**AIM OF THE TASK**
Quote each line exactly, from the line that contains "X285000Y87500D03*" down to the last line of the listing, and no other lines.

= = = = =

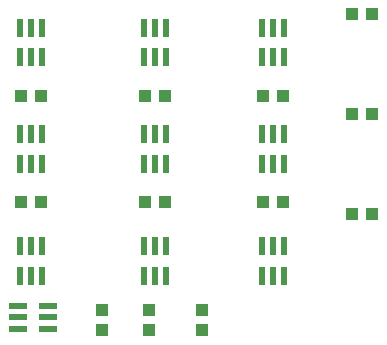
<source format=gbr>
G04 EAGLE Gerber RS-274X export*
G75*
%MOMM*%
%FSLAX34Y34*%
%LPD*%
%INSolderpaste Bottom*%
%IPPOS*%
%AMOC8*
5,1,8,0,0,1.08239X$1,22.5*%
G01*
%ADD10R,0.600000X1.500000*%
%ADD11R,1.500000X0.600000*%
%ADD12R,1.100000X1.000000*%
%ADD13R,1.000000X1.100000*%


D10*
X285000Y182500D03*
X275500Y182500D03*
X294500Y182500D03*
X285000Y157500D03*
X275500Y157500D03*
X294500Y157500D03*
X180000Y272500D03*
X170500Y272500D03*
X189500Y272500D03*
X180000Y247500D03*
X170500Y247500D03*
X189500Y247500D03*
D11*
X169000Y27400D03*
X169000Y17900D03*
X169000Y36900D03*
X194000Y27400D03*
X194000Y17900D03*
X194000Y36900D03*
D10*
X180000Y182500D03*
X170500Y182500D03*
X189500Y182500D03*
X180000Y157500D03*
X170500Y157500D03*
X189500Y157500D03*
X285000Y272500D03*
X275500Y272500D03*
X294500Y272500D03*
X285000Y247500D03*
X275500Y247500D03*
X294500Y247500D03*
D12*
X468500Y284000D03*
X451500Y284000D03*
X468500Y115000D03*
X451500Y115000D03*
D13*
X325000Y33500D03*
X325000Y16500D03*
X293500Y125000D03*
X276500Y125000D03*
X188500Y125000D03*
X171500Y125000D03*
D12*
X240000Y16500D03*
X240000Y33500D03*
X280000Y16500D03*
X280000Y33500D03*
D10*
X180000Y87500D03*
X170500Y87500D03*
X189500Y87500D03*
X180000Y62500D03*
X170500Y62500D03*
X189500Y62500D03*
D13*
X171500Y215000D03*
X188500Y215000D03*
D10*
X285000Y87500D03*
X275500Y87500D03*
X294500Y87500D03*
X285000Y62500D03*
X275500Y62500D03*
X294500Y62500D03*
D13*
X293500Y215000D03*
X276500Y215000D03*
D10*
X385000Y272500D03*
X375500Y272500D03*
X394500Y272500D03*
X385000Y247500D03*
X375500Y247500D03*
X394500Y247500D03*
X385000Y182500D03*
X375500Y182500D03*
X394500Y182500D03*
X385000Y157500D03*
X375500Y157500D03*
X394500Y157500D03*
D12*
X468500Y200000D03*
X451500Y200000D03*
D13*
X393500Y215000D03*
X376500Y215000D03*
D10*
X385000Y87500D03*
X375500Y87500D03*
X394500Y87500D03*
X385000Y62500D03*
X375500Y62500D03*
X394500Y62500D03*
D13*
X393500Y125000D03*
X376500Y125000D03*
M02*

</source>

= = = = =

**RESPONSE AREA**
X285000Y87500D03*
X275500Y87500D03*
X294500Y87500D03*
X285000Y62500D03*
X275500Y62500D03*
X294500Y62500D03*
D13*
X293500Y215000D03*
X276500Y215000D03*
D10*
X385000Y272500D03*
X375500Y272500D03*
X394500Y272500D03*
X385000Y247500D03*
X375500Y247500D03*
X394500Y247500D03*
X385000Y182500D03*
X375500Y182500D03*
X394500Y182500D03*
X385000Y157500D03*
X375500Y157500D03*
X394500Y157500D03*
D12*
X468500Y200000D03*
X451500Y200000D03*
D13*
X393500Y215000D03*
X376500Y215000D03*
D10*
X385000Y87500D03*
X375500Y87500D03*
X394500Y87500D03*
X385000Y62500D03*
X375500Y62500D03*
X394500Y62500D03*
D13*
X393500Y125000D03*
X376500Y125000D03*
M02*

</source>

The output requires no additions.